## Questions to answer
- a) Please decide whether each statement agrees with the hammer candlestick text below: (i) a hammer's lower shadow is at least twice the length of its body; (ii) a hammer with a red body does not count as the pattern; (iii) the long lower shadow shows the part of the session when sellers drove price down. For each, answer yes or no and quote the words from the text that decide it.
- b) Extend the hammer candlestick text below, picking up right after its final line.

Hammer — the candlestick reversal at the bottom of a downtrend
On the EUR/USD chart price had been falling for the eighth day in a row, and the next candle opened lower still. During the session quotes slid deep down, as if the decline would never end. Then something happened that a seasoned market watcher spots at once: before the candle closed, buyers pushed the rate back almost to the open. What remained was a small body on top and a long tail below. That is the hammer — one of the most widely described reversal candles.
What the hammer looks like and why it has that shape
The hammer is a single Japanese candlestick you recognise by three features. First, a small body placed near the top of the candle. Second, a long lower shadow stretching beneath it, at least twice the length of the body. Third, practically no upper shadow, or only a negligible one. The effect resembles a hammer with a short head and a long handle, which is where the name comes from.
The colour of the body is secondary here. A rising candle, one that closes above its open, is marginally more telling, but a red hammer counts too. What matters most is the silhouette, because it is the shape that tells the story of one session. To refresh how a candle's body and shadows are read at all, start with the piece on which candlestick patterns are worth knowing first.
The psychology: sellers pushed down, buyers reclaimed
Behind every candle shape stands a concrete fight between buyers and sellers, and with the hammer the story is unusually clear. The session begins in an atmosphere of decline — the trend is bearish, sentiment is weak. Sellers drive price deep down, and it is exactly this part of the move that shows up as the long lower shadow. It looks as if supply is winning.
Then comes the turn. Lower down, buyers appear who treat such low prices as a bargain. Demand starts to prevail and lifts quotes back almost to the open, often above it. The candle closes high, leaving a long tail beneath it as the trace of the sellers' defeat. This is the first sign that supply is running out and the initiative is passing to the other side. The longer the lower shadow relative to the body, the stronger the message.
„The shape of a single candle is like a photograph of the market's mood — it shows who really controlled the session when the close arrived." — Steve Nison, Japanese Candlestick Charting Techniques, New York Institute of Finance, 2001.

## Data provided
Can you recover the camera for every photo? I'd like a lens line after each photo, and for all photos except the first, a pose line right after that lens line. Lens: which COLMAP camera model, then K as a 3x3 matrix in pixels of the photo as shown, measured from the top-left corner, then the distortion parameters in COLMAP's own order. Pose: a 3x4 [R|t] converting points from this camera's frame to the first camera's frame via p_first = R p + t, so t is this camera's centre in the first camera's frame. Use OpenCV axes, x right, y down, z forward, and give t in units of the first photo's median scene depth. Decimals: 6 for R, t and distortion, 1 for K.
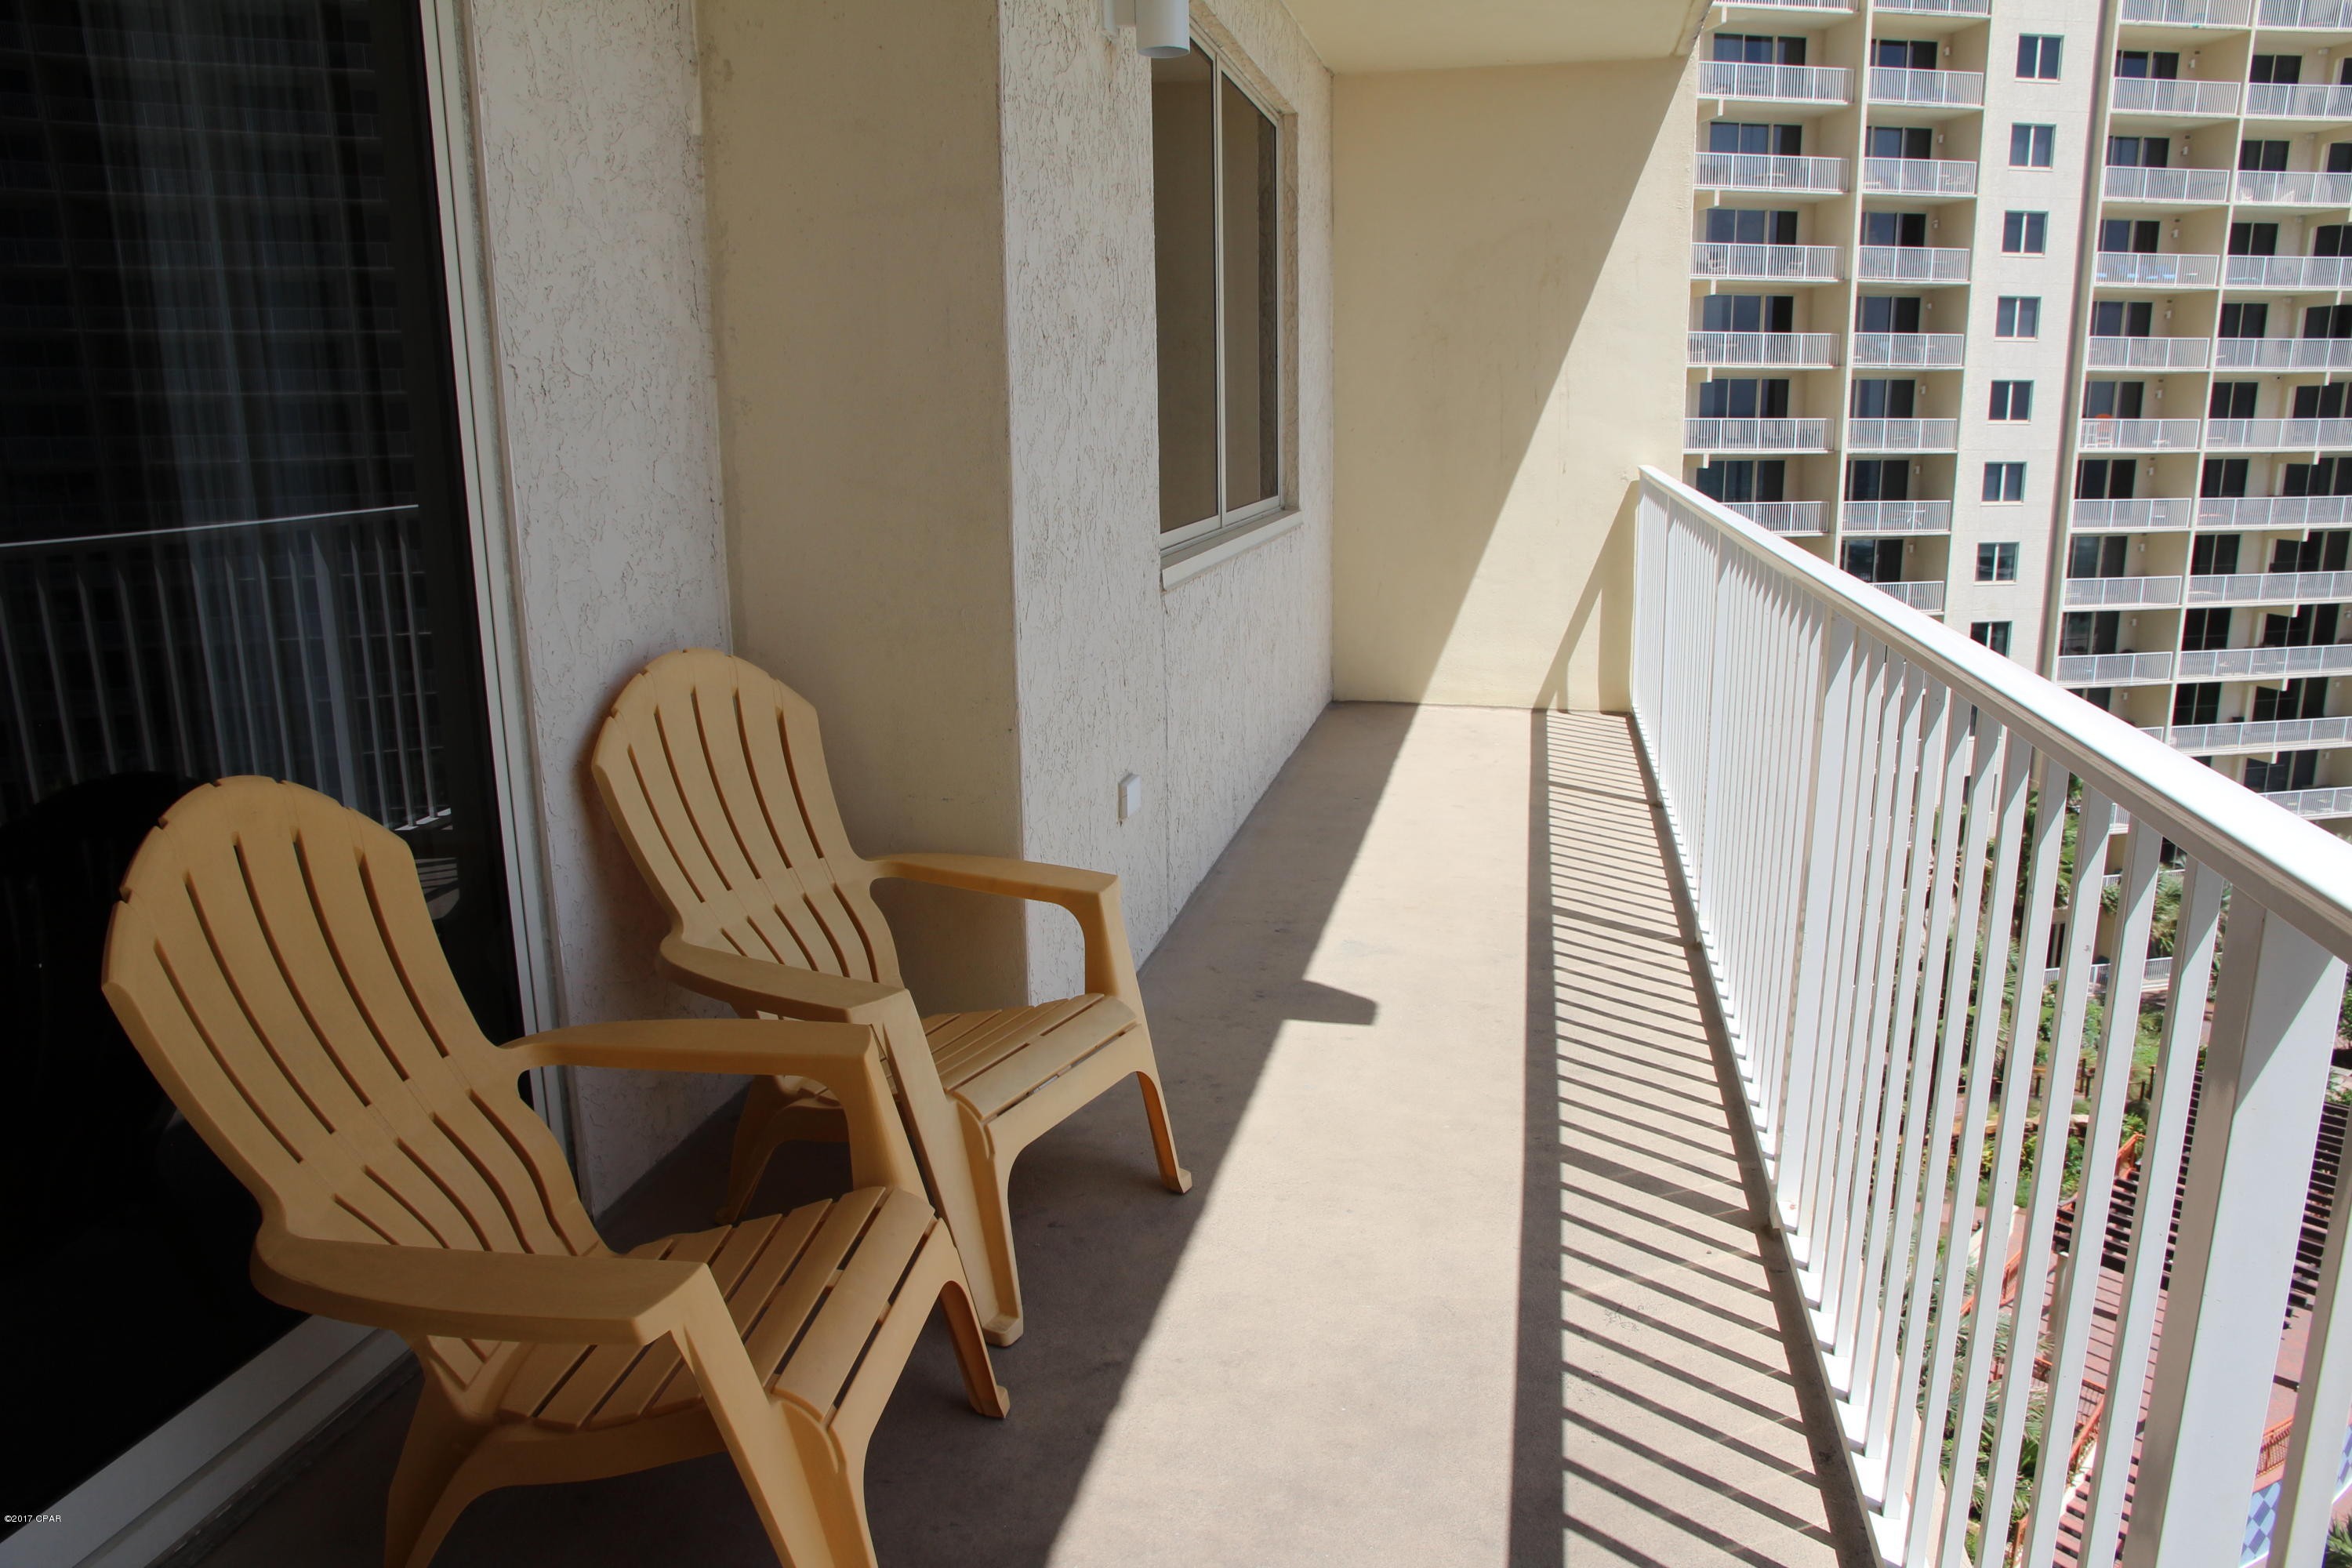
lens RADIAL K [[1619.0, 0, 1200.7], [0, 1619.0, 786.0], [0, 0, 1]] dist [-0.111825, 0.082332]
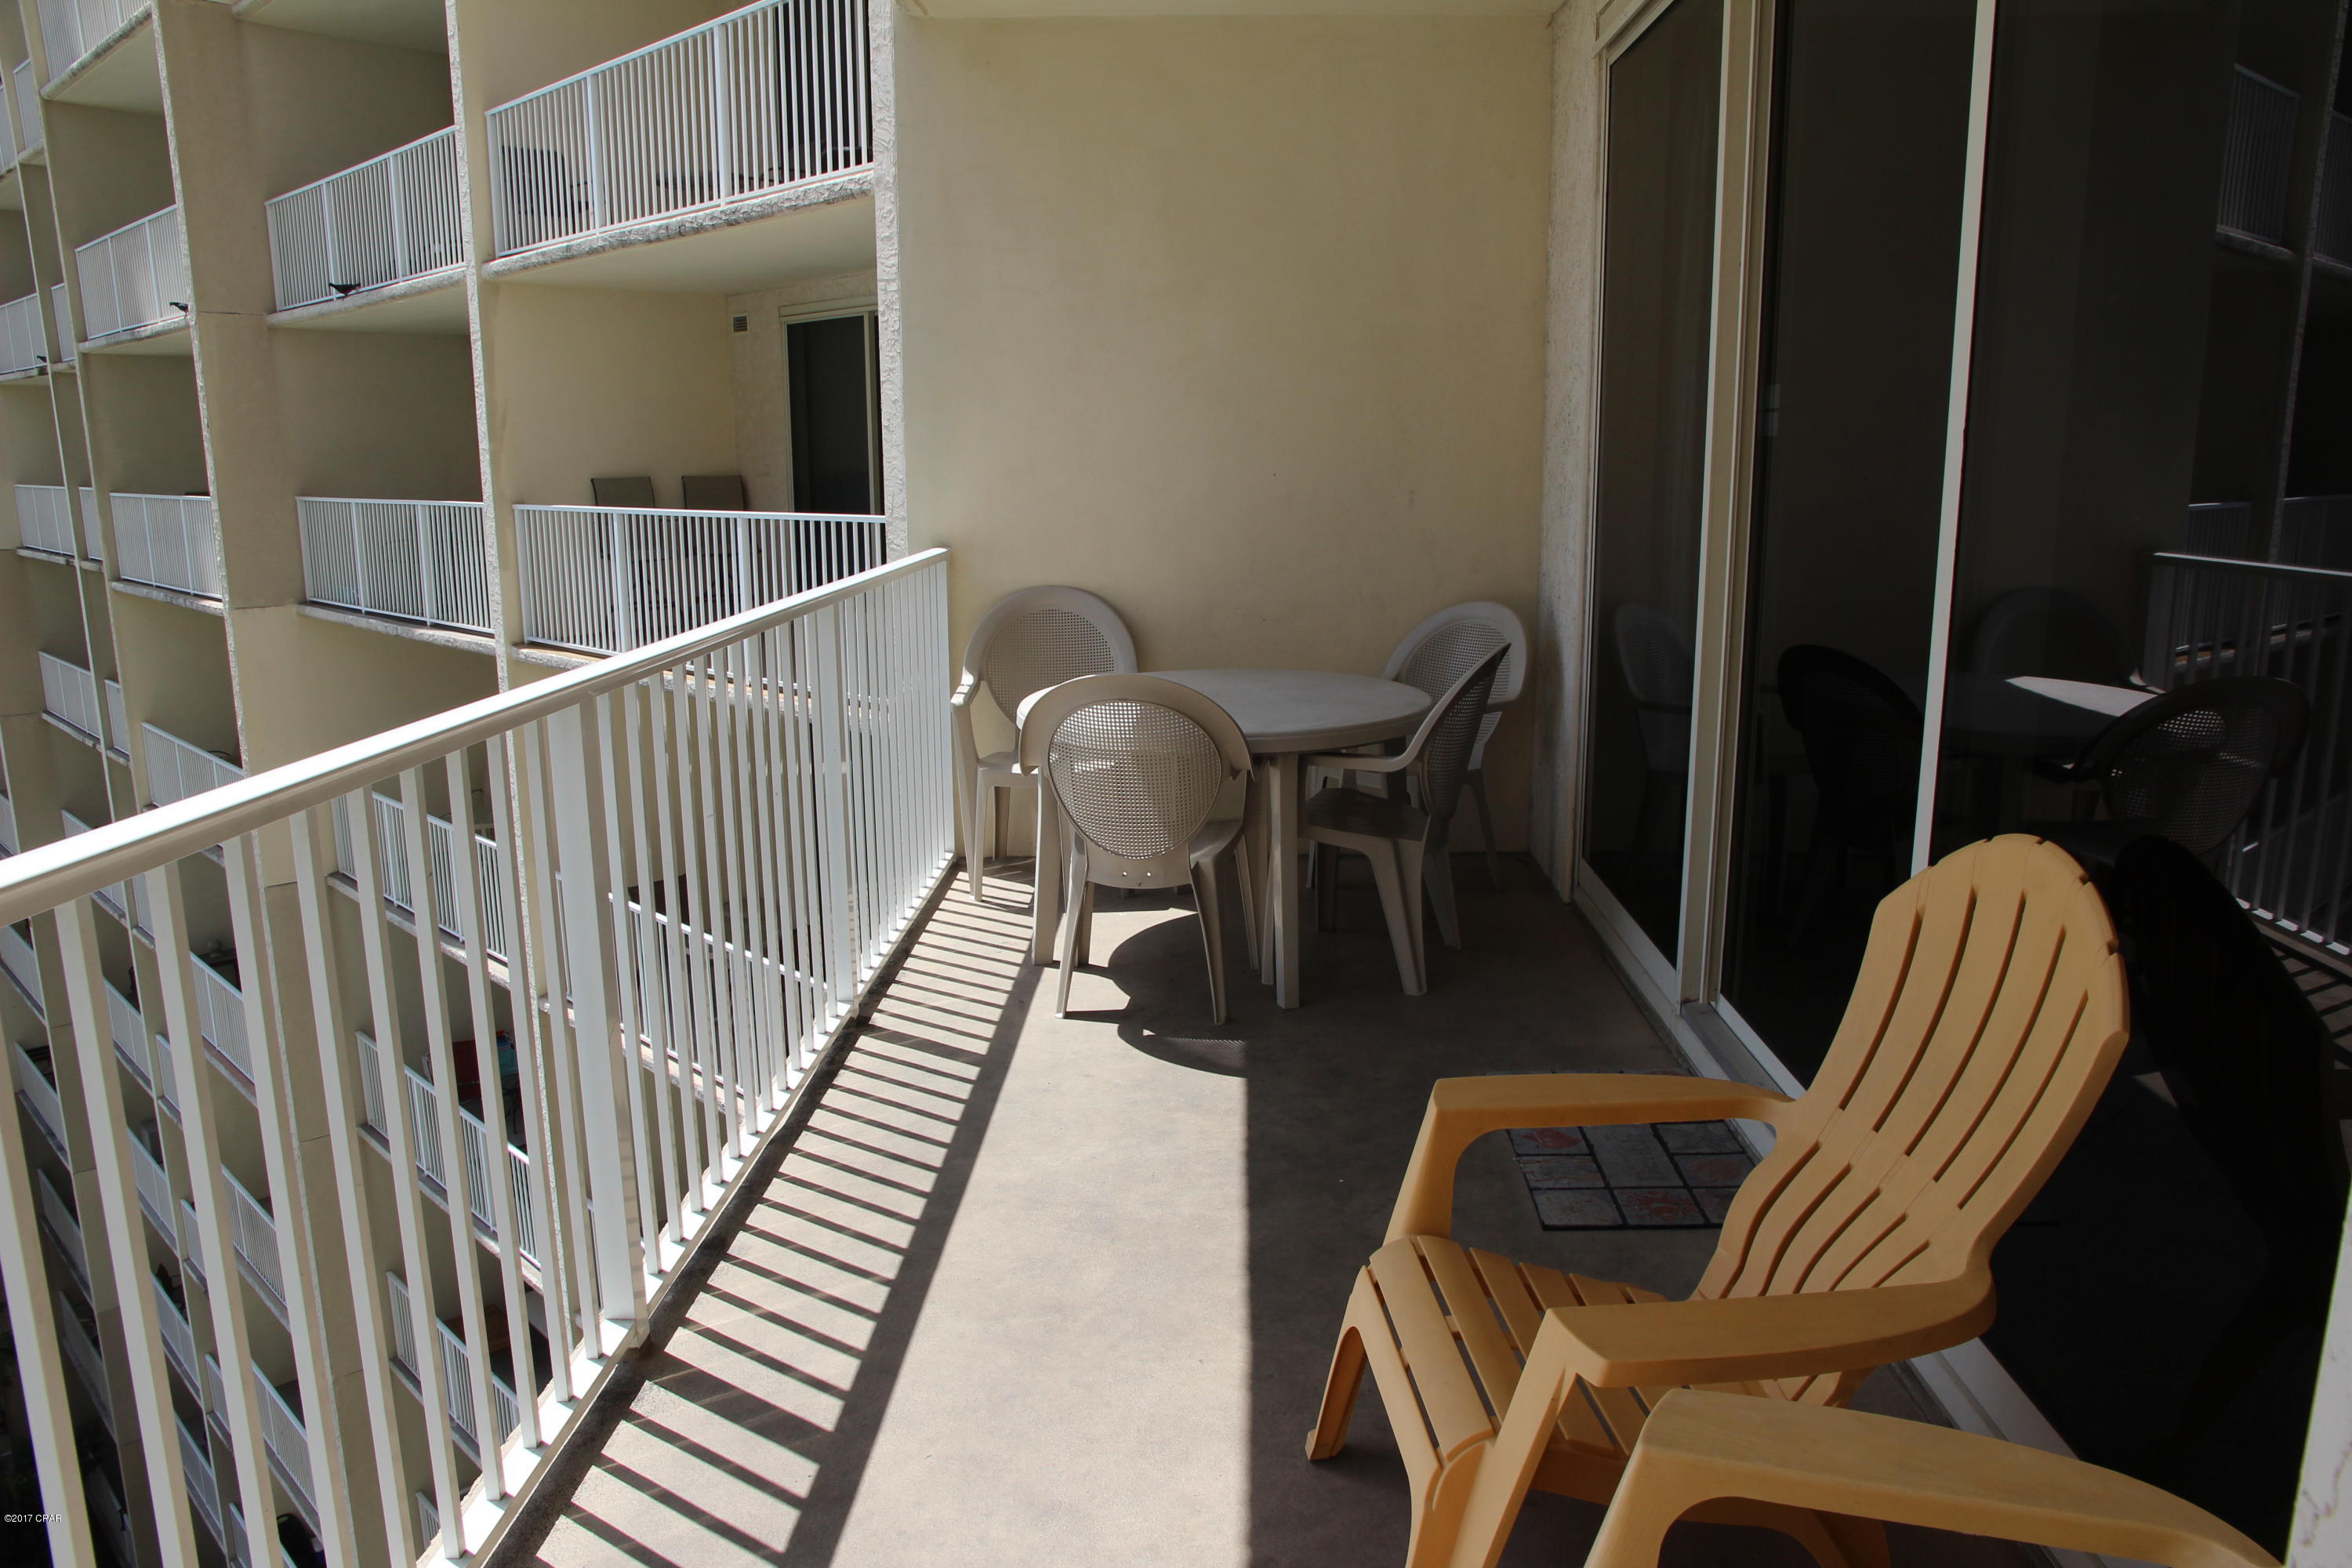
lens RADIAL K [[1619.0, 0, 1200.7], [0, 1619.0, 786.0], [0, 0, 1]] dist [-0.111825, 0.082332]
pose [[-0.935700, -0.262860, -0.235308, 0.377851], [-0.343731, 0.829479, 0.440243, -0.564059], [0.079461, 0.492818, -0.866497, 1.812485]]
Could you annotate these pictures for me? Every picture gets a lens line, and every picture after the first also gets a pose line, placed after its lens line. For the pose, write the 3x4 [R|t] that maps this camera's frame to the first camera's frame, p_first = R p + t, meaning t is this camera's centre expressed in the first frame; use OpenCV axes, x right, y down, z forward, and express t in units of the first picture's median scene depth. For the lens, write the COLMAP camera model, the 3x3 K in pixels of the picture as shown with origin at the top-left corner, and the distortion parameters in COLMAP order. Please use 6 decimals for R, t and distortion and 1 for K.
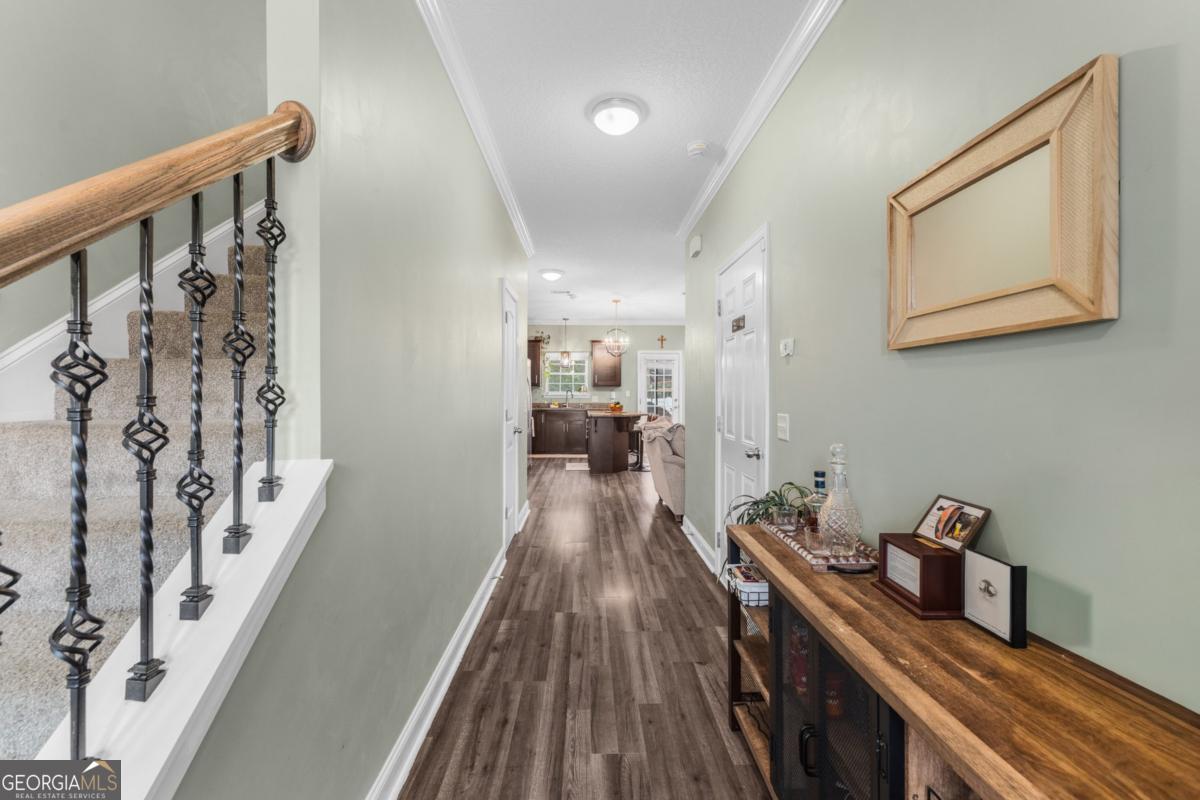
lens RADIAL K [[483.2, 0, 606.4], [0, 483.2, 391.4], [0, 0, 1]] dist [0.001784, -0.000742]
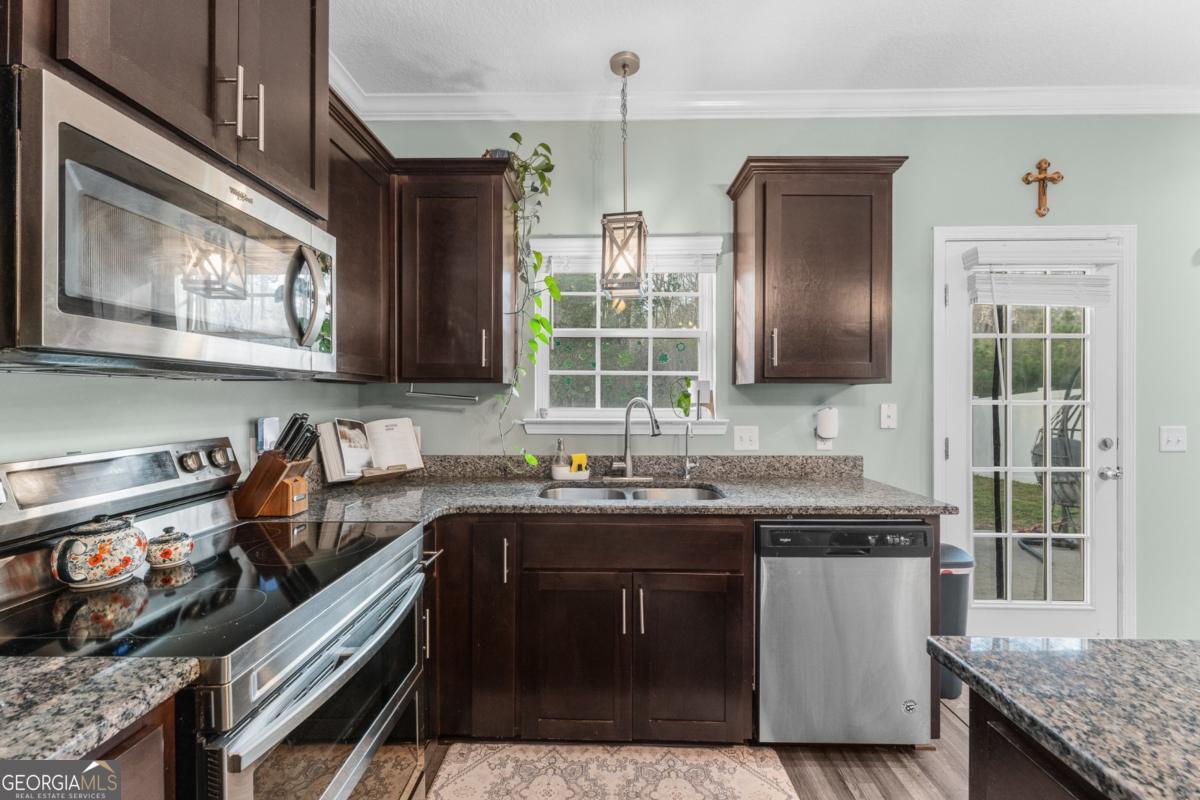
lens RADIAL K [[483.2, 0, 597.9], [0, 483.2, 400.7], [0, 0, 1]] dist [0.001784, -0.000742]
pose [[0.997957, -0.001229, -0.063872, -0.430419], [0.001330, 0.999998, 0.001534, -0.014648], [0.063870, -0.001616, 0.997957, 4.125787]]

## Answers by task
- a)
(i) Yes: "at least twice the length of the body"
(ii) No: "but a red hammer counts too"
(iii) Yes: "Sellers drive price deep down, and it is exactly this part of the move that shows up as the long lower shadow"

- b)
The inverted hammer and the hanging man — same shape, different place
The hammer has two relatives that are easy to confuse until you look at where they appear. The first is the inverted hammer. It plays the same role as the classic hammer, signalling a rise after a fall, but its long shadow points up while the body sits low. The signal is weaker and demands stronger confirmation, because a long upper shadow means buyers tried to push higher yet sellers pressed price back down at the close. I unpack this pair in the piece on the inverted hammer and the shooting star.
The second relative is the hanging man. Its silhouette is almost identical to the hammer — a small body and a long lower shadow — except that it appears at the top of an uptrend, where in theory it warns of a reversal to the downside. In practice you must approach it carefully: Thomas Bulkowski's data show the hanging man behaves almost randomly and just as often turns out to be a continuation. That is a good lesson in humility — the same shape means one thing at the bottom and another at the top, so context matters more than the drawing itself.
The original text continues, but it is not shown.